1. 現状の課題:非永続的で脆弱な保管領域
現在の多くの Web アプリケーションや Web/A の参照実装において、秘密鍵や機密データはブラウザの localStorage やプレーンなファイルとして管理されています。しかし、商用および公的な大規模展開を想定した場合、これらには以下の致命的な弱点があります。
- LocalStorage の脆弱性: XSS(クロスサイトスクリプティング)攻撃に対して無防備であり、スクリプトから秘密鍵を直接読み取られるリスクがある。
- フラットファイルの管理コスト: ユーザーが秘密鍵ファイルを誤って削除したり、紛失したりするリスクが高い。また、OS レイヤーでの保護が不十分な場合がある。
- 非永続性: ブラウザのキャッシュクリアやストレージ制限により、重要なアイデンティティが喪失する可能性がある。
2. 参照モデル:EUDIW ARF との比較
欧州のデジタル・アイデンティティ・ウォレット(EUDIW)のアーキテクチャ・フレームワーク(ARF)では、鍵管理について極めて厳格かつ高度なモデルを定義しています。
| コンポーネント | EUDIW ARF の定義 | Web/A Folio のアプローチ |
|---|---|---|
| WSCD (Secure Device) | Secure Element (SE) や TEE 等の物理的セキュリティデバイス。 | WebAuthn / Passkey 対応のセキュリティキーまたは端末内 Enclave。 |
| WSCA (Secure App) | WSCD 内で秘密鍵を直接扱うセキュアなアプリケーション。 | 直接的な App は作らず、ブラウザ経由でハードウェア鍵を呼び出す。 |
| LoA (Assurance) | 高(High)レベルの保証。

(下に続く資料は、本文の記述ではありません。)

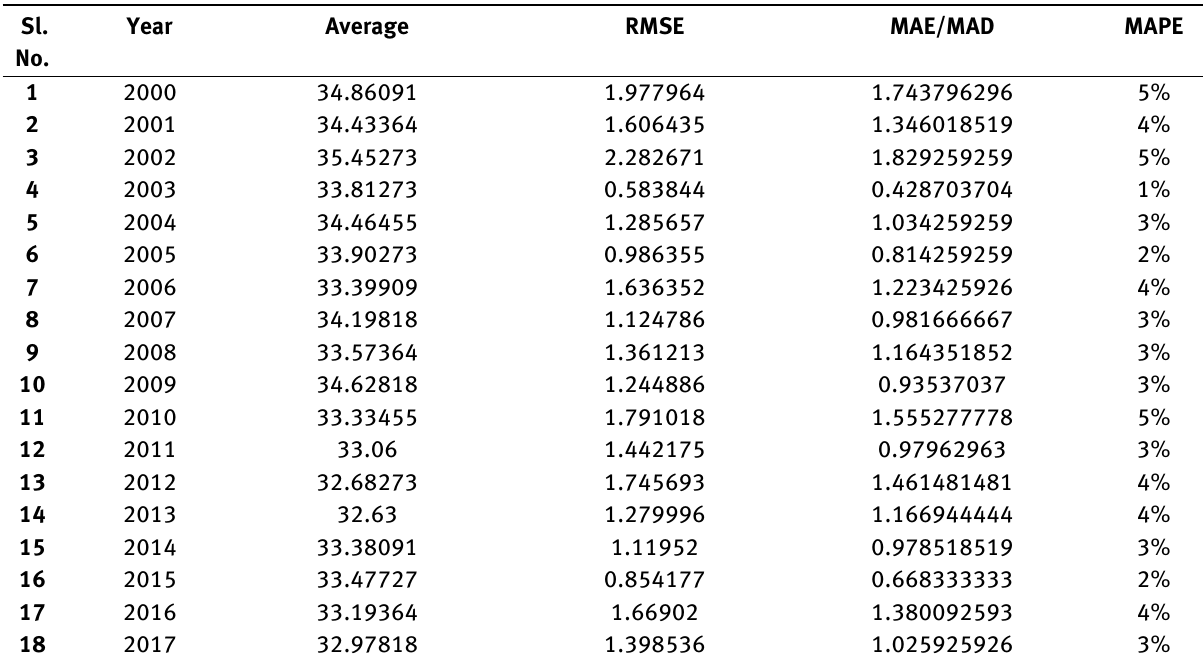
Table 5: Statistical Analysis of Temperature Histogram over 18 Years. Sl.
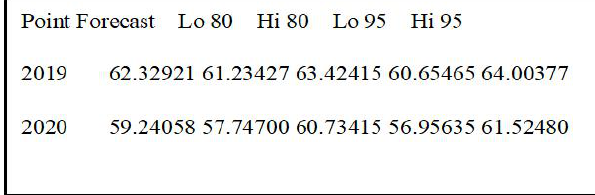
Table 8. Data Set of 47 obs. of 3 variables Table 9. Confusion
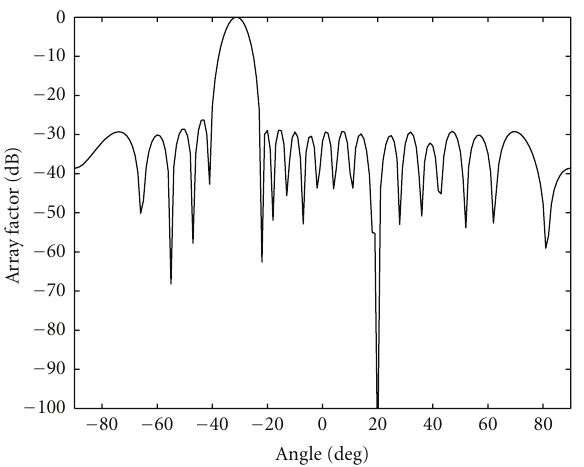
Figure 5: Radiation pattern of the 20 element linear array with null at 20 ◦ , main beam at − 30 ◦ and SLL at − 30 dB.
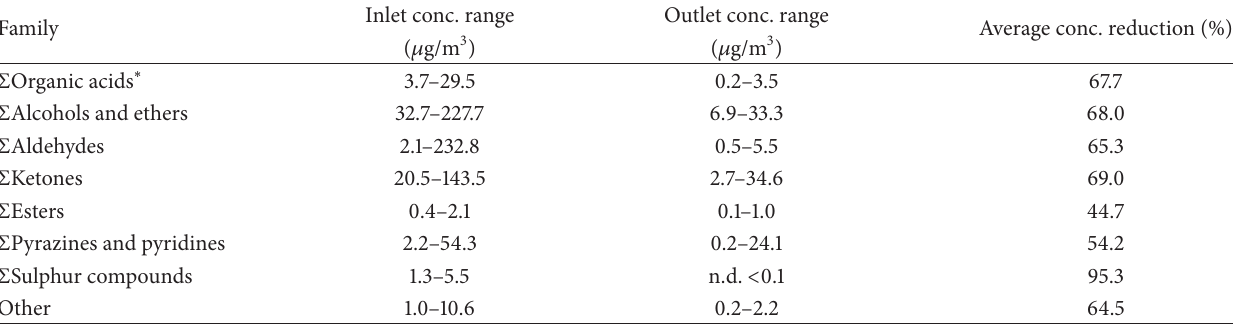
Table 3: Inlet and outlet concentration ranges and average concentration reduction for each compound family.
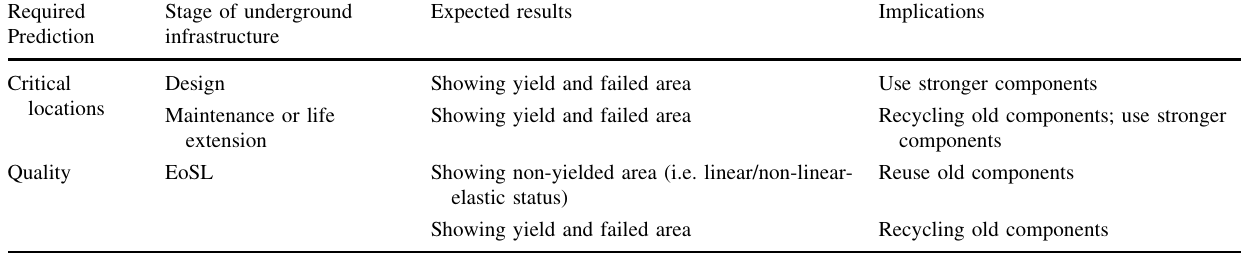
Fig. 2 The brick-lined railway tunnel under uniform load (adapted from [49])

SE への依存が必須。 | Holder Binding により、Passkey と公的証明書を紐付けて保証。 |
Web/A は「特定のネイティブアプリへの依存を避ける」という哲学を持つため、EUDIW の WSCA モデル(アプリをセキュアエレメント上に実装する)をそのまま採用するのではなく、標準的なブラウザ API である WebAuthn を Trust Anchor(信頼の基点)として活用します。
3. Web/A Folio の階層型セキュリティモデル
データの重要度とユースケースに応じて、以下の3つの階層(Tier)を使い分けます。
Tier 1: エフェメラル・ストレージ (開発・低保証用)
- 保管場所:
localStorageまたはプレーンなファイル。 - 用途: デモ、検証、重要度の低い情報の署名。
- リスク: 紛失・盗難に対して脆弱。
Tier 2: ウェアラブル/バイオメトリクス・セキュリティ (標準用)
- 保管場所: 端末のセキュア・エンクレーブ(Passkeys)。
- 用途: 日常的な申請、ログイン、文書署名。
- 鍵管理: WebAuthn により、秘密鍵はハードウェアから外部に出ない。
- 仕組み: Web/A 文書の署名は、Passkey で生成された鍵(P-256 / Ed25519 等)を用いて行われる。
Tier 3: ハードウェア・バインド・セキュリティ (高保証用)
- 保管場所: 公的証明書(ハードウェアトークン)+ Passkey。
- 用途: 法的効力を持つ手続き、高額取引。
- 鍵管理: 公的証明書の署名用電子証明書を用いて、Tier 2 の Passkey に対して「これは私の所持している鍵である」という署名を付与(Holder Binding)。
- メリット: 物理トークンを毎回読み取る手間を省きつつ、法的・物理的な本人性を担保する。
4. 「Folio Vault」構想:暗号化ラッピング
将来的な Folio は、単なるフォルダーではなく、「暗号化されたコンテナ(Vault)」 として扱われます。
- データ本体の暗号化: Folio 内の各ファイルまたはディレクトリ全体を、ユーザーの Passkey に紐付いた共有鍵(Web Crypto API で導出)で AES-GCM 暗号化する。
- アクセスの抽象化:
- ローカル環境では Folio CLI が復号を行う。
- ブラウザ環境では、Service Worker や「Folio Agent」が仮想ファイルシステムとして振る舞い、必要な時だけメモリ上で復号してユーザーに提示する。
- ポータビリティ: 暗号化された状態であれば、iCloud, Google Drive, Box 等のクラウドストレージに安全にバックアップ・同期が可能。プロバイダーは中身を閲覧できない。
5. 結論:ブラウザを「セキュアな窓口」に変える
Web/A は、ブラウザそのものを信頼するのではなく、ブラウザが提供する WebAuthn などのハードウェア保護された API をゲートウェイとして利用します。
これにより、ユーザーは「特定のベンダーのウォレットアプリ」に閉じ込められることなく、標準的なブラウザと手元のスマートフォンやセキュリティキー(Yubikey 等)を組み合わせて、国家レベルのセキュリティ要件を満たす鍵管理を、ファイルベースの利便性を維持したまま実現できます。